> [Aim of the exercise] Using the records below, quote only the span that opens with the line containing "thumb cmc: (276, 247)" and closes with the line containing "ring tip: (213, 229)", exactly and inclusively.

━━━━━ Records supplied ━━━━━

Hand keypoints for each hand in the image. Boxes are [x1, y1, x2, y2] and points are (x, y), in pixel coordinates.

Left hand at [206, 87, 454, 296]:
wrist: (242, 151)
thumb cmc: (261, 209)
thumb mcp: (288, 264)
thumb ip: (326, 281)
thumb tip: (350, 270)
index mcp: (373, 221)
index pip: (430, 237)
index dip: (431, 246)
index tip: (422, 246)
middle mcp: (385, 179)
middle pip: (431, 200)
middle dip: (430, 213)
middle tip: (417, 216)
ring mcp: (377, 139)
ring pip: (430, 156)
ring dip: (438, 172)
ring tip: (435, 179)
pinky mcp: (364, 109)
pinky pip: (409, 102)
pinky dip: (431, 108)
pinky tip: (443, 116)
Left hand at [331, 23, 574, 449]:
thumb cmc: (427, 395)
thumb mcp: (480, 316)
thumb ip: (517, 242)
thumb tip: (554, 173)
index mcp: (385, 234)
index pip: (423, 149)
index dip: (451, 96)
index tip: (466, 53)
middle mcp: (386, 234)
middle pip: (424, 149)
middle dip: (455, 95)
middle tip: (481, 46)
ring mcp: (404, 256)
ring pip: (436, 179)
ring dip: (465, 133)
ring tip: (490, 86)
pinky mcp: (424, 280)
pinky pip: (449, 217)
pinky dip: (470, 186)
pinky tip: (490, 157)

━━━━━
━━━━━ Records supplied ━━━━━

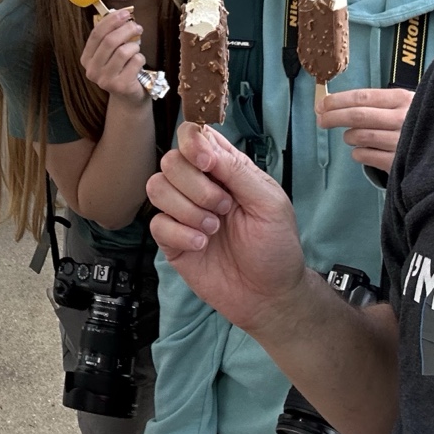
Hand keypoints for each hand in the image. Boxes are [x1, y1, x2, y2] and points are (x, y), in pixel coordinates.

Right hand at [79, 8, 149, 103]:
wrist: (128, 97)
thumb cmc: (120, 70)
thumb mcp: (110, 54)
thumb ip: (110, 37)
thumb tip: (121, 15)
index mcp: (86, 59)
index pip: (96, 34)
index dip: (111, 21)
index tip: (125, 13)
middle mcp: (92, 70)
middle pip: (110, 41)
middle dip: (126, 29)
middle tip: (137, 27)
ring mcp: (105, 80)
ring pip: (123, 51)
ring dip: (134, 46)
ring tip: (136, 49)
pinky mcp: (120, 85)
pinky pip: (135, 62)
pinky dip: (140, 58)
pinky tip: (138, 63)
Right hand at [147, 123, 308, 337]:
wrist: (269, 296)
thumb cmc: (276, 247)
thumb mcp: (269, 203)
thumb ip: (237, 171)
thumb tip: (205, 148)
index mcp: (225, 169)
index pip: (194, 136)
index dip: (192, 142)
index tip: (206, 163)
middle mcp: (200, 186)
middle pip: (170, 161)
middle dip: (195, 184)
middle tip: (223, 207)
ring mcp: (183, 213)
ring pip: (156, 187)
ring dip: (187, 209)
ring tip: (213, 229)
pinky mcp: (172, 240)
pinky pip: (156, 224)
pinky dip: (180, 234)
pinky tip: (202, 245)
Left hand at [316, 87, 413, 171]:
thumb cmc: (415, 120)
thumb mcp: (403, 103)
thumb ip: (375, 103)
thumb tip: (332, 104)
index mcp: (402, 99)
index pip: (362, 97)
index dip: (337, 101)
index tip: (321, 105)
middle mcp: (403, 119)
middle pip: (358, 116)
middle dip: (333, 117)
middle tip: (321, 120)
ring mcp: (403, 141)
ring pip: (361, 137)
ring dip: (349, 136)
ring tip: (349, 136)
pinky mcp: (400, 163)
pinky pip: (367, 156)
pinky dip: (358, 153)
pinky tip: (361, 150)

━━━━━
━━━━━ Records supplied ━━━━━

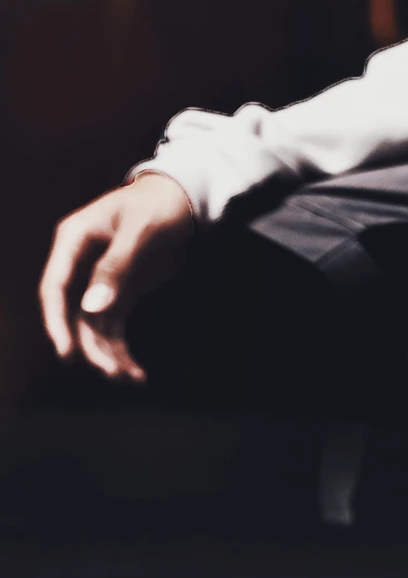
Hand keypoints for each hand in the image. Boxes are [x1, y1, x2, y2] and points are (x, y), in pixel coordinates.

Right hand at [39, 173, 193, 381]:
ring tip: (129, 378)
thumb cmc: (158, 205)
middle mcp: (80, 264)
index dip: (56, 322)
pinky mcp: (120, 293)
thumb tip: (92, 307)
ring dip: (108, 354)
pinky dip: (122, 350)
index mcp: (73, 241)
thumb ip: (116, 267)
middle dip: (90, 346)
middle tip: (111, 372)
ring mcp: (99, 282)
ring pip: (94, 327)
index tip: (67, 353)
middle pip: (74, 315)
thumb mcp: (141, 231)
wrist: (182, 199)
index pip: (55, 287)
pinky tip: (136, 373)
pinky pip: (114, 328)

━━━━━

> [Output for this task]
thumb cmc: (276, 247)
thumb mcp: (269, 203)
thumb ip: (237, 171)
thumb tip: (205, 148)
index mcp: (225, 169)
index pip: (194, 136)
index dip: (192, 142)
index tip: (206, 163)
middle mcp: (200, 186)
middle pip: (170, 161)
middle dip: (195, 184)
middle tip: (223, 207)
ring mcp: (183, 213)
ring pip: (156, 187)
ring dip: (187, 209)
ring tip: (213, 229)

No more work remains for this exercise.